Peripheral European bonds rally
By Ben Eisen, MarketWatch
NEW YORK (MarketWatch) — U.S. Treasury prices rose Monday, extending gains from the previous session as investors recalibrated expectations of Federal Reserve policy.

The 10-year note 10_YEAR -0.16% yield, which falls as prices rise, was down 2 basis points on the day at 2.483%, according to Tradeweb. The yield fell 6.5 basis points on Friday.

Treasury prices sank last week after a GDP report showed surprisingly strong economic growth in the second quarter, intensifying concerns that the Federal Reserve would tighten monetary policy sooner than investors have priced in.

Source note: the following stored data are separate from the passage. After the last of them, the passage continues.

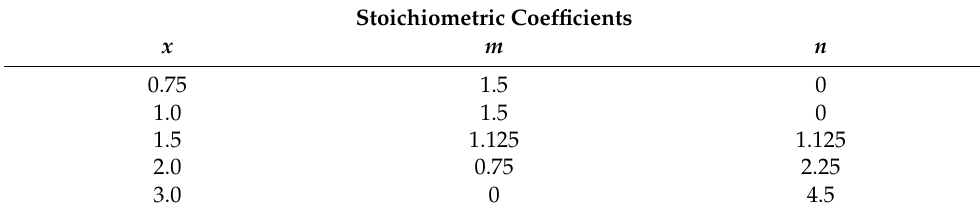
Table 1. Stoichiometric coefficients ( x , m , and n ) of Reaction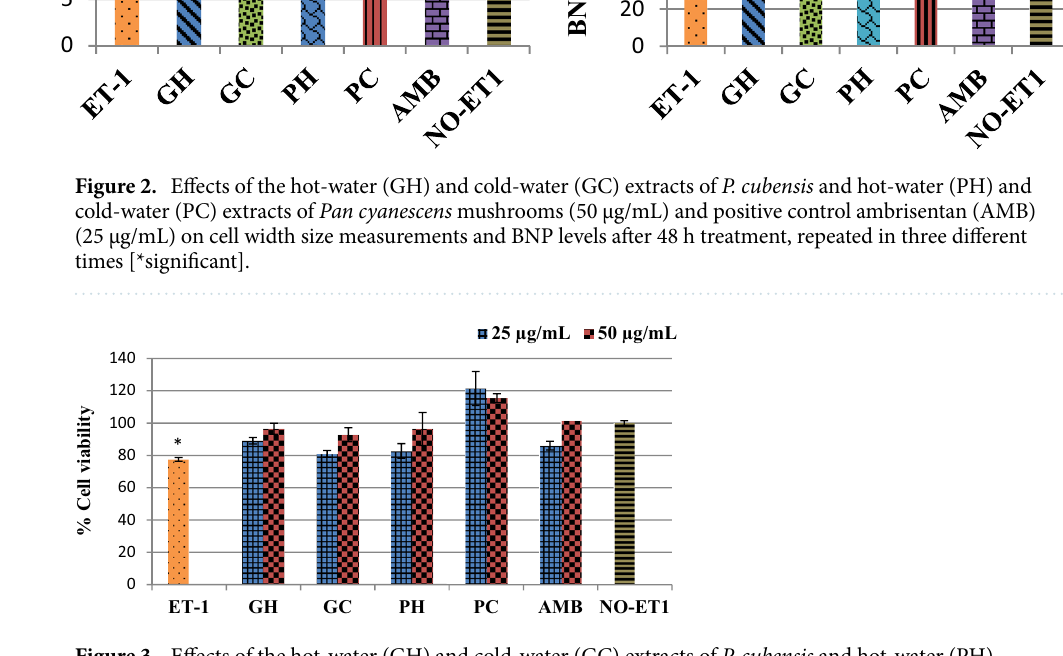
Figure 3. Effects of the hot-water (GH) and cold-water (GC) extracts of P. cubensis and hot-water (PH) and cold-water (PC) extracts of Pan cyanescens mushrooms (25 and 50 μg/mL) and positive control (AMB) ambrisentan (10 and 25 μg/mL) on % cell viability after 48 h treatment. Repeated in three different times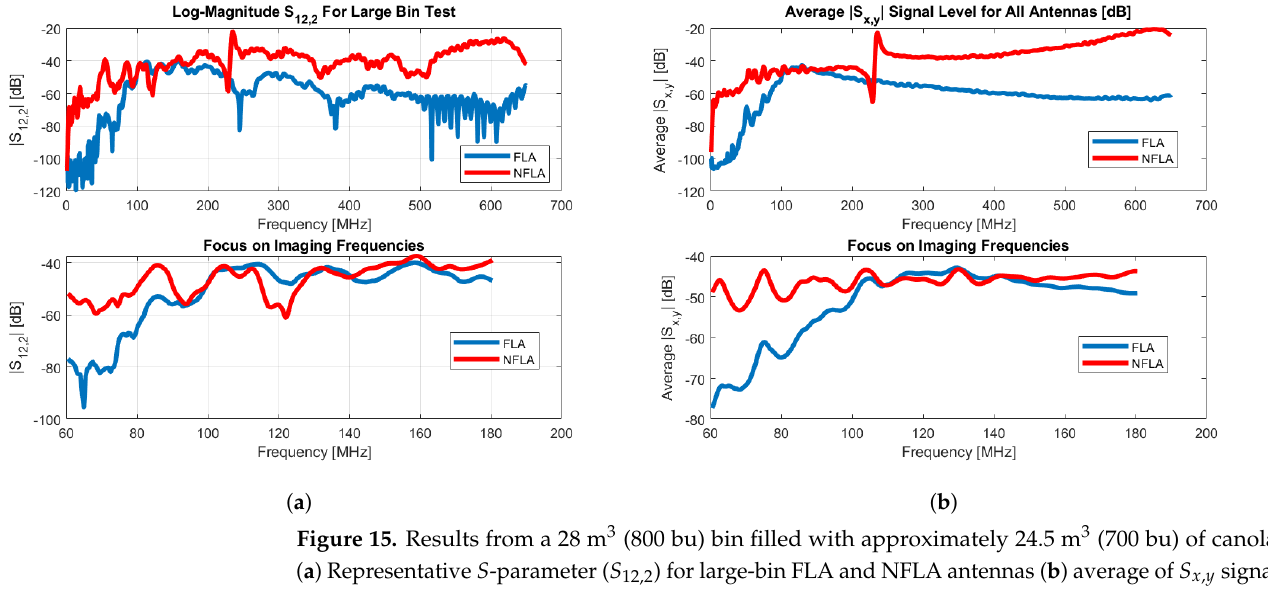
Figure 15. Results from a 28 m 3 (800 bu) bin filled with approximately 24.5 m 3 (700 bu) of canola. ( a ) Representative S -parameter ( S 12,2 ) for large-bin FLA and NFLA antennas ( b ) average of S x , y signal strength overall all possible antenna pairs. Note that the NFLA antennas have 12.55 times the loop area as the FLA antennas, thus absent any ferrite we would expect 22 dB more signal from the NFLAs over the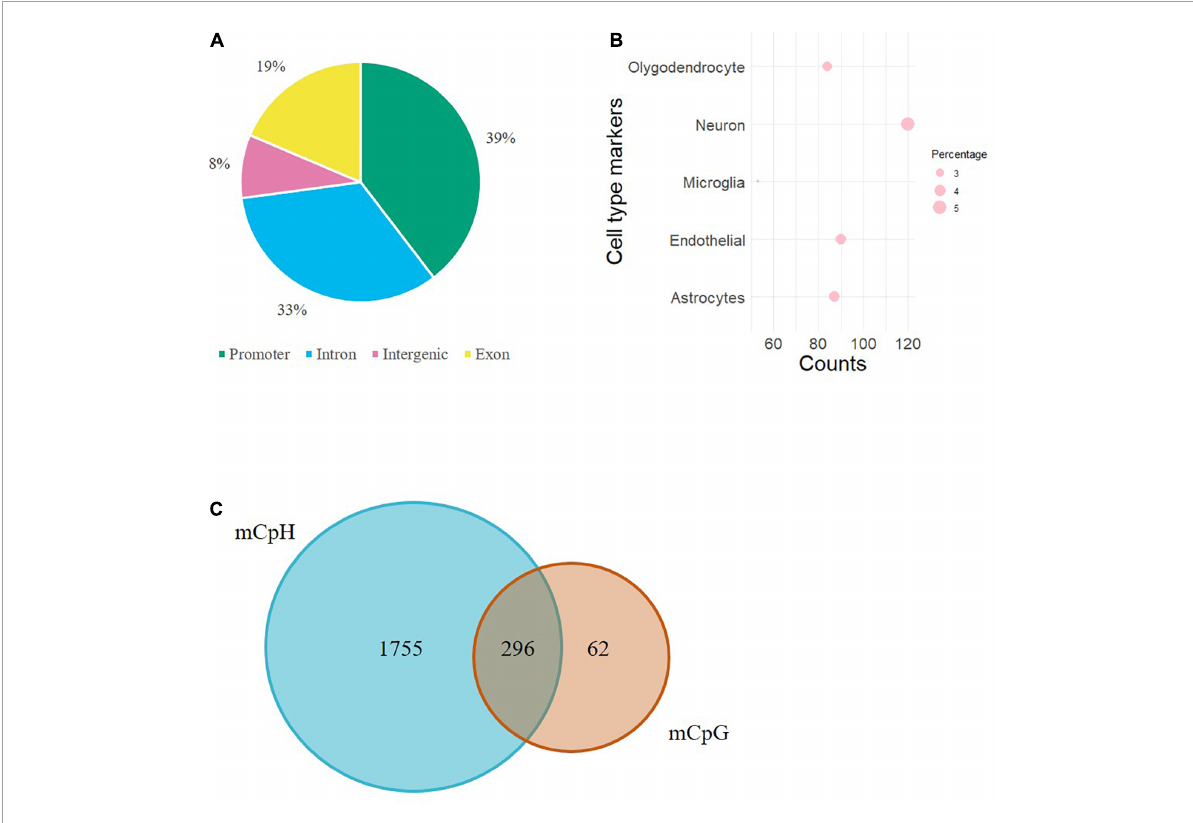
FIGURE1 Evaluation of differential mCpHs associated with OUD. (A) Genomic location of differential mCpHs. (B) Cell-type enrichment of differential mCpHs sites. (C) Venn diagram showing the comparison between differential mCpHs and mCpGs.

However, a lackluster jobs report showed that many components of the labor market remain sluggish, suggesting the central bank would hold tight to its accommodative policies for some time.

Bond investors will digest more economic data this week, including a service-sector index from the Institute for Supply Management on Tuesday at 10 a.m., which is released alongside data on factory orders. Trade deficit numbers arrive on Wednesday at 8:30 a.m., and productivity data is released Friday at 10 a.m. See the full economic calendar here.

The 30-year bond 30_YEAR +0.09% yield fell 1.5 basis points to 3.283% while the 5-year note 5_YEAR -0.42% yield dropped 2.5 basis points to 1.650%.

The debt of struggling European nations rallied Monday after Portugal unveiled a plan to rescue struggling Banco EspĂ­rito Santo by breaking up the lender and moving its toxic assets into bad bank.

The Portuguese 10-year bond BX:TMBMKPT-10Y -0.86% yield dropped 7 basis points to 3.645%.

The 10-year Italian bond BX:TMBMKIT-10Y -2.44% yield sank 6 basis points to 2.696% and the 10-year Spanish BX:TMBMKES-10Y -1.21% yield slid 6 basis points to 2.493%.